We rejoiced when this open house report from the Novo Park Slope on Fourth Avenue hit our inbox a while ago. Read on, and you will see why:
I had the distinct pleasure of visiting an open house at the Novo Park Slope (ie, the Bride of 4th Avenue) this weekend. The agents claim that over 50% of the units have sold, which I find highly unlikely as this weekend was the first with a working non-construction elevator. Even still, the elevator had no door, a giant hole in the sheet rock ceiling, and styrofoam walls. The model units are on the 10th floor, and we got stuck somewhere between 8 and 9. There were about 9 people in the elevator and none of us was relishing the thought of plunging to our deaths in this building. When we asked about taking the stairs down, we were told they were nailed closed. Hooray for safety. One scoop: the elevators are glass, facing out onto the splendor of the taxi garage and staples parking lot across 4th Ave. The model units verdict: eh. They have two two-bedroom units fitted out, one on either side of the building. Overall, I'd give this building a thumbs down. The finishes are pretty nice -- decent appliances, nice cabinets, but the construction crew didn't really have an eye for detail... scratches and chips on the floor, vanity, countertop. Not surprisingly, some really strange choices were made in construction. First, the guest bath is at least 2x as large as the master. There is literally no room for 2 people in the master bath, which only has a shower and a single sink. Second, in one of the apt lines, you have to walk through the closet to get to the master bath. This sounds ok in concept, but in practice the doorway into the closet is literally 3/4 normal width. My friend, at 6'-2" and 180lbs, literally had to turn his shoulders to get through the door. The closet itself would leave about 1'-6" of walking space through to the bathroom with clothes on the hangars. Plus, the closet door swings inwards, so it would be impossible to access about 1/4 of the closet without closing the closet door with yourself inside. Bad bad bad.

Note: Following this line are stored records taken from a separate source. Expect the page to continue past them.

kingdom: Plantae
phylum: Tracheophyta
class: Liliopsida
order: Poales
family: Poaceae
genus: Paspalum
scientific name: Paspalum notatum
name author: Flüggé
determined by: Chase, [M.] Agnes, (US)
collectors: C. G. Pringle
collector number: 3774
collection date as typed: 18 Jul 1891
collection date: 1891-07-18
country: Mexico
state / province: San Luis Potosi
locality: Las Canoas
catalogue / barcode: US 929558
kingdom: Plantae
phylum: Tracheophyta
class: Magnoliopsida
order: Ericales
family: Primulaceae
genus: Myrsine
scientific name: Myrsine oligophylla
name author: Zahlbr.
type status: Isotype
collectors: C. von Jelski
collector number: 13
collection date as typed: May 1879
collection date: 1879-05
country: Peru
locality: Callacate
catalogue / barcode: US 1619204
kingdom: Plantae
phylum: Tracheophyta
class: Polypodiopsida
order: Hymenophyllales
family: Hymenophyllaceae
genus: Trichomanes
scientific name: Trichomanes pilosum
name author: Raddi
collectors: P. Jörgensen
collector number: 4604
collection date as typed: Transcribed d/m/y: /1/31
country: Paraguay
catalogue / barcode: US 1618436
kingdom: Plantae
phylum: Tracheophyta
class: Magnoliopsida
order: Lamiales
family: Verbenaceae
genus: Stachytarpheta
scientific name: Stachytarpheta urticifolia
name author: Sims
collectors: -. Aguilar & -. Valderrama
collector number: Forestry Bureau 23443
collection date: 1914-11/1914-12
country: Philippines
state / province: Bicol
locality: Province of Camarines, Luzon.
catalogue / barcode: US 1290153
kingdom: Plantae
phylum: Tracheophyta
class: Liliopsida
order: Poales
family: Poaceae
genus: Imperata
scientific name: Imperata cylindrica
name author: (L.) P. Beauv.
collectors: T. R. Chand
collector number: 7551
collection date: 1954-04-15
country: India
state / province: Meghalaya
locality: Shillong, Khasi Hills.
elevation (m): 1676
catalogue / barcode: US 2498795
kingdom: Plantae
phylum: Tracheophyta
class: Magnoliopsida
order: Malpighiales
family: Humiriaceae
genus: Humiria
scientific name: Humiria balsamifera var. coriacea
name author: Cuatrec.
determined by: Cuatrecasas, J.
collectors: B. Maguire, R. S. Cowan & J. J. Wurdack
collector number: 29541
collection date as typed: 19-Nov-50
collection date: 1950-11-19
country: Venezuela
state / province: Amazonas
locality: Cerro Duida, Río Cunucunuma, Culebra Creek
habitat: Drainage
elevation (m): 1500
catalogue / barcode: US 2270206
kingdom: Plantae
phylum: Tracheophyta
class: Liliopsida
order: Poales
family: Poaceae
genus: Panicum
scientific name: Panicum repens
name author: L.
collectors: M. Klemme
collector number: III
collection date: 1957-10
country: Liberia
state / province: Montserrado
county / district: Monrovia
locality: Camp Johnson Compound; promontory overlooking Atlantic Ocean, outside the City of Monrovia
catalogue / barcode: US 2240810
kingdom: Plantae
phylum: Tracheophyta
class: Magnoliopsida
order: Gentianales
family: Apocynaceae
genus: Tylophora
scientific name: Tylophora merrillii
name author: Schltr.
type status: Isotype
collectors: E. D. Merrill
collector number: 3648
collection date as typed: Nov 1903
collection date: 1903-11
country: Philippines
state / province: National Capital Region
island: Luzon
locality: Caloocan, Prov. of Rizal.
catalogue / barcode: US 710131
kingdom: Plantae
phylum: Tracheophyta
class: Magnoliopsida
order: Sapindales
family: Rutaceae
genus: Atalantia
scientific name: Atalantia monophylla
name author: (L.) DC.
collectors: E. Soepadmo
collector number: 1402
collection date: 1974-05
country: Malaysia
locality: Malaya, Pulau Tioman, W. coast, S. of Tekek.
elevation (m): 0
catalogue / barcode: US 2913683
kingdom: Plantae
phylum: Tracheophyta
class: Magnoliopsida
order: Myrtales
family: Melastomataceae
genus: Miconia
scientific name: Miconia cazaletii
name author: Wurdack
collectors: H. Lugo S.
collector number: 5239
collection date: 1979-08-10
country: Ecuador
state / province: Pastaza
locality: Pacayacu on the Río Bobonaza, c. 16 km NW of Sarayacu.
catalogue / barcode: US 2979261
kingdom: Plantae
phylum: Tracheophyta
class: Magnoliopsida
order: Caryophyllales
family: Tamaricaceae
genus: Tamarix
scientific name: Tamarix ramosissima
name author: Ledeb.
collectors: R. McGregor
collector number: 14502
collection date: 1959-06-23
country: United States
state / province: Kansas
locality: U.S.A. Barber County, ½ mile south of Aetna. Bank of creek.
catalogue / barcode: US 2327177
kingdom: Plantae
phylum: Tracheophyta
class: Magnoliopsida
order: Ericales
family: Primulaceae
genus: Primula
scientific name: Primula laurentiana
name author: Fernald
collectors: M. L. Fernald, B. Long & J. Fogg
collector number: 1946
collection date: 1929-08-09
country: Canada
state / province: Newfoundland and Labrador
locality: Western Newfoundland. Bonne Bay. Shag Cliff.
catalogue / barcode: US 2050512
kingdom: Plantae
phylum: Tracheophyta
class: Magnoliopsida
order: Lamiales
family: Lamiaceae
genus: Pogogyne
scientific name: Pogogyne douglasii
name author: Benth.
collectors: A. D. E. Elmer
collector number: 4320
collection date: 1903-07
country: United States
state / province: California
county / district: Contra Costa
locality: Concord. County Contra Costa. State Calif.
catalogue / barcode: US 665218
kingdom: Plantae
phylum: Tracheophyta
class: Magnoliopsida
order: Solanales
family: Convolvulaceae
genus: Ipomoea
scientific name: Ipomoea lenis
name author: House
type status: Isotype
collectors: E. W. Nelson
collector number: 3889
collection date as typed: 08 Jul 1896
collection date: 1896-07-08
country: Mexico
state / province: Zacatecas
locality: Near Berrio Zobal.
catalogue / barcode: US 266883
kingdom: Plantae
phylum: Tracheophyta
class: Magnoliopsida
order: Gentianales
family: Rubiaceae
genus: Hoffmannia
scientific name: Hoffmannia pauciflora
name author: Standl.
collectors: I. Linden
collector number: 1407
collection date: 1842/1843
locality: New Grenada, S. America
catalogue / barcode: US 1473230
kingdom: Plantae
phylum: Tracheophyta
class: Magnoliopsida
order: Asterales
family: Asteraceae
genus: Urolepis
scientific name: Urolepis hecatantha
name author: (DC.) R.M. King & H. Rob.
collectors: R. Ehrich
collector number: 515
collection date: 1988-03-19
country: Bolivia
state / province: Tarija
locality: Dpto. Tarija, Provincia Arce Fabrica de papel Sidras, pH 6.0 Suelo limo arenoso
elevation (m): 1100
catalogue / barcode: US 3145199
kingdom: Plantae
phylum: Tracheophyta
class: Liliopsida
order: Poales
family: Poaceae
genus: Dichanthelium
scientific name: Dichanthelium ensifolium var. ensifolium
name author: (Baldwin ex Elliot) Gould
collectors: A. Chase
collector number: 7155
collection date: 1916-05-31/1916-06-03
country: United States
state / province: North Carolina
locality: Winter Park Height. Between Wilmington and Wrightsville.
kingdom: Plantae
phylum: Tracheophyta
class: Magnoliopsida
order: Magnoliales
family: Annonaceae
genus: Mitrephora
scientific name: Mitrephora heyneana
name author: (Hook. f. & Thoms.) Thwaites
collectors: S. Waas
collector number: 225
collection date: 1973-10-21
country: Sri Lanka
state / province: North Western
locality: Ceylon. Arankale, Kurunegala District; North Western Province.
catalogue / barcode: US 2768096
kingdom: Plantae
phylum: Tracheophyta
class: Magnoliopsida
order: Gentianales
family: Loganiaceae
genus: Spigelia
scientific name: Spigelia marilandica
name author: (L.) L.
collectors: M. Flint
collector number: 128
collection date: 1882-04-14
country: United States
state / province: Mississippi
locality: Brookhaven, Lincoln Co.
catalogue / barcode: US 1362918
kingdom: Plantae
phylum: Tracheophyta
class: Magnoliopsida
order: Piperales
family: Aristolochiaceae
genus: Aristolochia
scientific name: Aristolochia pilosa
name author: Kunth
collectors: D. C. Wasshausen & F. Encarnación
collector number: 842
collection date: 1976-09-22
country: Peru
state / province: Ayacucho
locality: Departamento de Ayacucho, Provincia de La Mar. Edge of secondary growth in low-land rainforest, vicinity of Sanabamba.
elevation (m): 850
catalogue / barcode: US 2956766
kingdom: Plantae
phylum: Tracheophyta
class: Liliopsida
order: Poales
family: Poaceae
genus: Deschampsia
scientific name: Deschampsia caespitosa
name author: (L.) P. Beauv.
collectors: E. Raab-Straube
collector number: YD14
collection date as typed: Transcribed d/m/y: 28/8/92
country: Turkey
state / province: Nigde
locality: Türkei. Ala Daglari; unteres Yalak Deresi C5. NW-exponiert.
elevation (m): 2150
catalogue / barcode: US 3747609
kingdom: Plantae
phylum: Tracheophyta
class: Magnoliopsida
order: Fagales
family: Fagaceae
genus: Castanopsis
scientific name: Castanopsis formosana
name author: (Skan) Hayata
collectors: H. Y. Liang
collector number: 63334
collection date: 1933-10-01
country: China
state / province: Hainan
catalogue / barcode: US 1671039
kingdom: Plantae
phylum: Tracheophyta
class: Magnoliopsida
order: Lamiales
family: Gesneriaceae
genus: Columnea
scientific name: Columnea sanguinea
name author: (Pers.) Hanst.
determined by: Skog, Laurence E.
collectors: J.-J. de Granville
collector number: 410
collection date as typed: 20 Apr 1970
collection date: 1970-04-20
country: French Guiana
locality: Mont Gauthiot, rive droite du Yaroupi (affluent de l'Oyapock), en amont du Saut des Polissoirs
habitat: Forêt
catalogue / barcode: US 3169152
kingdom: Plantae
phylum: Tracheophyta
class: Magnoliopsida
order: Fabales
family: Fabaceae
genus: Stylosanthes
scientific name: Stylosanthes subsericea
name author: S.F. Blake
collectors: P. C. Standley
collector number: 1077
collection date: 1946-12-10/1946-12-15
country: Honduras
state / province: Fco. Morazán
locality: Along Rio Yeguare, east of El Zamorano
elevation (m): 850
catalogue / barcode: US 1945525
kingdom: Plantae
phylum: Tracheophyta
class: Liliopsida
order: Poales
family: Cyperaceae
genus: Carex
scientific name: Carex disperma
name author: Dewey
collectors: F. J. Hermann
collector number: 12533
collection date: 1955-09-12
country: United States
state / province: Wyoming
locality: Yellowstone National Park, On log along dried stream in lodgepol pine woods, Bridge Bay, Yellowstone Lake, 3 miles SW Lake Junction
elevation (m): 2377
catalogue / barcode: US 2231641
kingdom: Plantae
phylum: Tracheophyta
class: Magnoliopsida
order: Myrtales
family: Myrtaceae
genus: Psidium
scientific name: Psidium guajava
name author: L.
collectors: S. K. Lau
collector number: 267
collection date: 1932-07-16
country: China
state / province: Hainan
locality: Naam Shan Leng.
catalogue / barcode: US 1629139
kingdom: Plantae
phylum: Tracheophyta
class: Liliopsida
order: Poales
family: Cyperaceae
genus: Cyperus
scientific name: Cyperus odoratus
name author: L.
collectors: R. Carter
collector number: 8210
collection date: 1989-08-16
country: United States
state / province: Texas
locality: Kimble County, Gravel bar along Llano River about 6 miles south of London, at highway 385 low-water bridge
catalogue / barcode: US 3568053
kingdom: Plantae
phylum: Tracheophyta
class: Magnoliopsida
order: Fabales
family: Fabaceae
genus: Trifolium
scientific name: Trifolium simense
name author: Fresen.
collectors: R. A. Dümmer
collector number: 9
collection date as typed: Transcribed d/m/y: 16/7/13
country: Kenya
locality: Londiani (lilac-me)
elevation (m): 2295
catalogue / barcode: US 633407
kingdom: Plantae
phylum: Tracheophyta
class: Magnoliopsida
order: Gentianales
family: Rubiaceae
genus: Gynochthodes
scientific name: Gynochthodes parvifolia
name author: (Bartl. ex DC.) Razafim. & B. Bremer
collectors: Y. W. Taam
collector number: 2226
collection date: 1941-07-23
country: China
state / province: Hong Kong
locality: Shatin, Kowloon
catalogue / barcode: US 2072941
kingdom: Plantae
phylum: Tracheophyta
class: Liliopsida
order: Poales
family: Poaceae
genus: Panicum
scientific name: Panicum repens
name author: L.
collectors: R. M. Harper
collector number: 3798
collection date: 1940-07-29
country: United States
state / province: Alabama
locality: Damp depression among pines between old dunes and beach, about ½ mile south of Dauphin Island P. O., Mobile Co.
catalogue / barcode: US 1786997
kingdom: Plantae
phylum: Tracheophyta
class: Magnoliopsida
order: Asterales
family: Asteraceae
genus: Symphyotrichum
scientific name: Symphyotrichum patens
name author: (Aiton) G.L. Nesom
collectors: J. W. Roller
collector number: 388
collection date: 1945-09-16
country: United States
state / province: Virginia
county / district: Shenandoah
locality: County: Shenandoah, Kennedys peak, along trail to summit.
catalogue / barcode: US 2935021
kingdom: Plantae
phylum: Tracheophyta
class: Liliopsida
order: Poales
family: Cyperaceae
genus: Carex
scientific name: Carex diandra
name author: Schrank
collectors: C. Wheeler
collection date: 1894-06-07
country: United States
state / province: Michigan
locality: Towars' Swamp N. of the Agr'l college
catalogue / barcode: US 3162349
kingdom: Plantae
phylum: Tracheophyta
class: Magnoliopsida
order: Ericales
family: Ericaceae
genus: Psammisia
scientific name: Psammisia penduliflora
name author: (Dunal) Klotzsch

The balconies are a nice touch, especially to escape the claustrophobic over-furnishing of the model units. Standing on the balcony, however, you can really see how they squeezed the floor-to-floor heights in the building; you're practically right on top of the terrace below. It would be entirely possible to carry on a comfortable conversation between the two outdoor spaces 1 floor apart... they're that close.
The building doesn't appear to be anywhere close to finished. I'd expect Feb occupancy at the earliest.